Wednesday, December 22, 2010

Knowing When a Sluff-Ruff is Right

Things tend to come in threes. Since I was twice irked by takeout doubles of 1NT last week, I guess I kind of knew a third one would be coming soon, and it came last night. My LHO picked up Kxxx, AQx, Ax, Txxx, and I opened a 15-17 1NT. Obviously, dude doubles, partner transfers to hearts, and RHO bids 2S, which is passed out. So they have reached a 2S contract that most tables wouldn't reach after my hand opens 1NT. However, my masterminding skills were in top form last night and I actually had a rather mundane 14 count: AQx, Tx, K9xx, KQxx, so the field will be bidding 2S as well, after a takeout double of a 1D opening.
 
Anyway, the more interesting part of this deal is the defense. I led a heart which declarer took with the jack and then led the jack of spades. I rose with the ace and played another heart. Declarer took this in hand and led a small spade to dummy's K, failing to pin partner's now-stiff 9. Now she played ace and a diamond, partner winning with the jack.
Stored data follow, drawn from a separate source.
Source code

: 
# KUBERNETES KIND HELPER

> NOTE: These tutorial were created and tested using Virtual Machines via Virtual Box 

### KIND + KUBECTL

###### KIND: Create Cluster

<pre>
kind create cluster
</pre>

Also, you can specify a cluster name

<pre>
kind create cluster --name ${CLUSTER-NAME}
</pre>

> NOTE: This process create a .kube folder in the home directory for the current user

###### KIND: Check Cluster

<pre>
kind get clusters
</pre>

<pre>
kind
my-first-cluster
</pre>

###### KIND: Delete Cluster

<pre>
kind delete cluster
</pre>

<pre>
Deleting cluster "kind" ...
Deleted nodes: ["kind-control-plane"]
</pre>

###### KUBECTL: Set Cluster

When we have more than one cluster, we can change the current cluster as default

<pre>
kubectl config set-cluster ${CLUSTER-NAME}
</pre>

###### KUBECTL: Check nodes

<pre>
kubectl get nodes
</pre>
Partner now led a low club to my Q. I then cashed the spade queen but now what? I have a partial count on declarer's hand: 4 spades, 3 hearts, and 2 or 4 diamonds (if partner's first play on diamonds to accurately be showing odd count is accurate), so declarer has 2 or 4 clubs. If he has 4 clubs, giving him a ruff and a sluff here cannot help him. If he has 2 clubs, giving him a ruff and a sluff also will not help him unless partner has the ace of clubs. Can partner have the ace of clubs? Would declarer have bid 2S on JTxx, KJx, xxxx, xx? I think not. The fact that declarer has only 4 spades should indicate more high cards. And partner might have taken more action with the ace of clubs and QJ of diamonds.
 
So, I continued with a low diamond, expecting partner to have only the jack left (in which case tapping the dummy is clearly best regardless of who holds the club ace), but knowing that she may well have Jxx left and this be a sluff-ruff. The latter is in fact what she had. I'm making sure I get my second club trick. After the hand, I get a strange look or disapproval from dummy, as if I had misdefended. We teach and are taught that sluff-ruffs are bad bad things to do, but when it is right, and you can work it out that it's the right play, it's sweet. Of course, you have to be counting and trusting partner's signaling and visualizing cards in declarer's hand that are consistent with the bidding, and playing out what might happen if you make a particular play. -110 was worth a top as most of the people were -140 or -170.